Sharon Hayes
Art in General
The title of Sharon Hayes’s new five-channel video installation, After Before, 2005, seems utterly opaque until it suddenly makes sense. Shown at Art in General a full year after the 2004 presidential election but filmed two months prior to George W. Bush’s dubious reelection, it effects a kind of anticipation of a time already long gone. Indeed, the work, which documents the travails of two young microphone-wielding women as they scour the streets of New York City in search of “public opinion,” is charged with a very particular set of anxieties, hopes, and suspicions that feel at once prescient and scarily outdated.
The two interlocutors—an androgynous art student with a thick accent and an African American actress, both hired by the artist—never inquire directly about political parties or current events, but the responses they receive are perhaps unsurprisingly, given the political climate, addressed largely to these subjects nevertheless. Interviewees from all walks of life (a socialite; Bill Ayers; a bus driver; George McGovern), invited to respond to such questions as “Who is your public?”; “What does free speech mean?”; “Are you politically active?”; “What do you expect from your fellow citizens?”; and “What do you hold strong opinions about?,” offer answers—passionate, aggressive, apathetic—that run the gamut, with succinct articulations of the failure of American democracy segueing into adamant affirmations of the Bush administration’s policies. Two city kids convey their surprise at being asked to share their opinions at all, while an angry protester chastises the women attempting to interview him, accusing them of not asking sufficiently serious questions at such a critical moment.
The footage compellingly refuses to add up to anything holistic but instead conveys the feeling of a topical mapping, displaying the shifting contours of a “public” made up of so many particulars. Presented as four projections (impossible to see simultaneously) and a monitor on which a slightly out-of-synch transcript appeared, After Before offered a kind of disjunctive concurrence. One had to perpetually reorient one’s body in order to ascertain which projection linked up (momentarily) with the spoken words on the sound track; screens went suddenly blank; narratives were interrupted and new ones begun midstream.
Described as a “quasi-fictional, quasi-documentary research project,” After Before nods explicitly to 1960s cinema verité, particularly in its emphasis on the interpersonal and the political. Yet the fascinatingly “quasi” nature of the project has perhaps more to do with the performative than with film per se. Hayes, whose performance-based practice has long explored the vicissitudes, coercions, and resistances at the heart of subject formation, typically appears in her own work. But in After Before, she stays behind the camera, her surrogates each taking on the job of “interviewer” as a part to play but also as a role made real through enactment.
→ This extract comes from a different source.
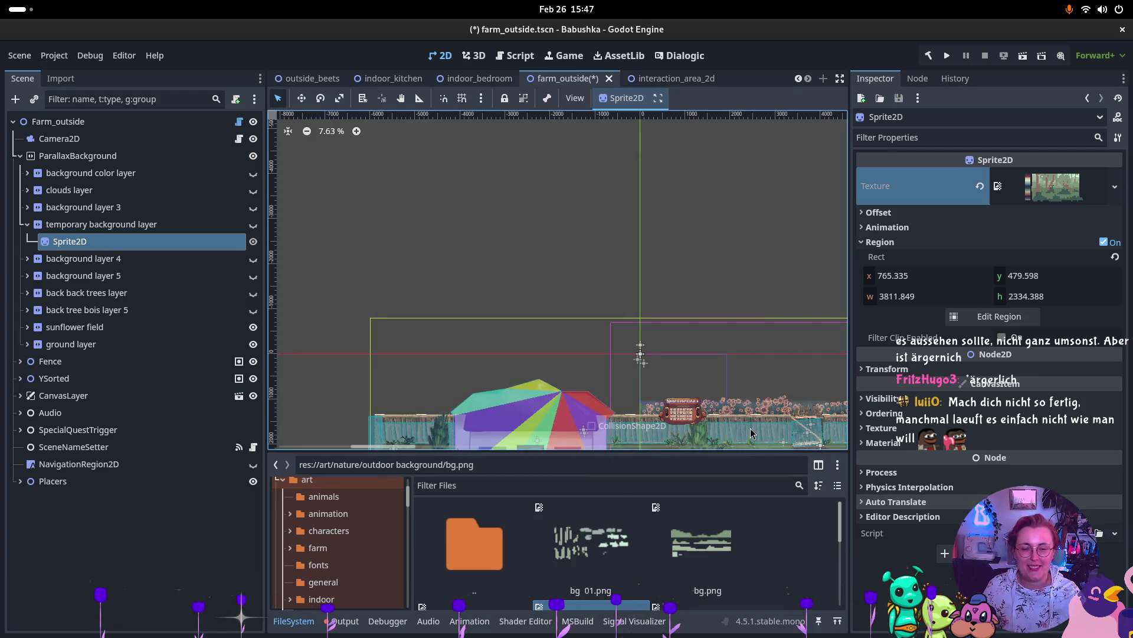
Step: Select the forest Sprite2D and set its Transform scale to 20
{"action": "scroll", "coordinate": [662, 245], "scroll_direction": "down", "scroll_amount": 3}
After Before operates as neither an after-the-fact proclamation nor a preemptive warning, but rather as a literalization of the desire—and the need—for public discourse. Interestingly, during the show’s run, the artist also presented documentation of in the near future, a work-in-progress commissioned by Art in General and which was slated to be part of the separate PERFORMA05 festival. For each of nine successive days, Hayes staged a solo protest in a different significant site around New York. On November 6, for instance, she stood at St. Patrick’s Cathedral (site of the famous 1989 ACT UP protest) with a placard reading I AM A MAN (a slogan borrowed from the 1968 Memphis Sanitation Strike); and while most of the signage was similarly borrowed from protests past, some evoked another kind of temporal dislocation, pointing toward possible future standoffs. A STOLEN ELECTION OR OTHER INTOLERABLE EVENT COULD SPARK MILLIONS TO THE STREETS IN A MASS REBELLION was the sign Hayes carried to Madison Square Garden on November 3. Thankfully, a lot of people had opinions about it.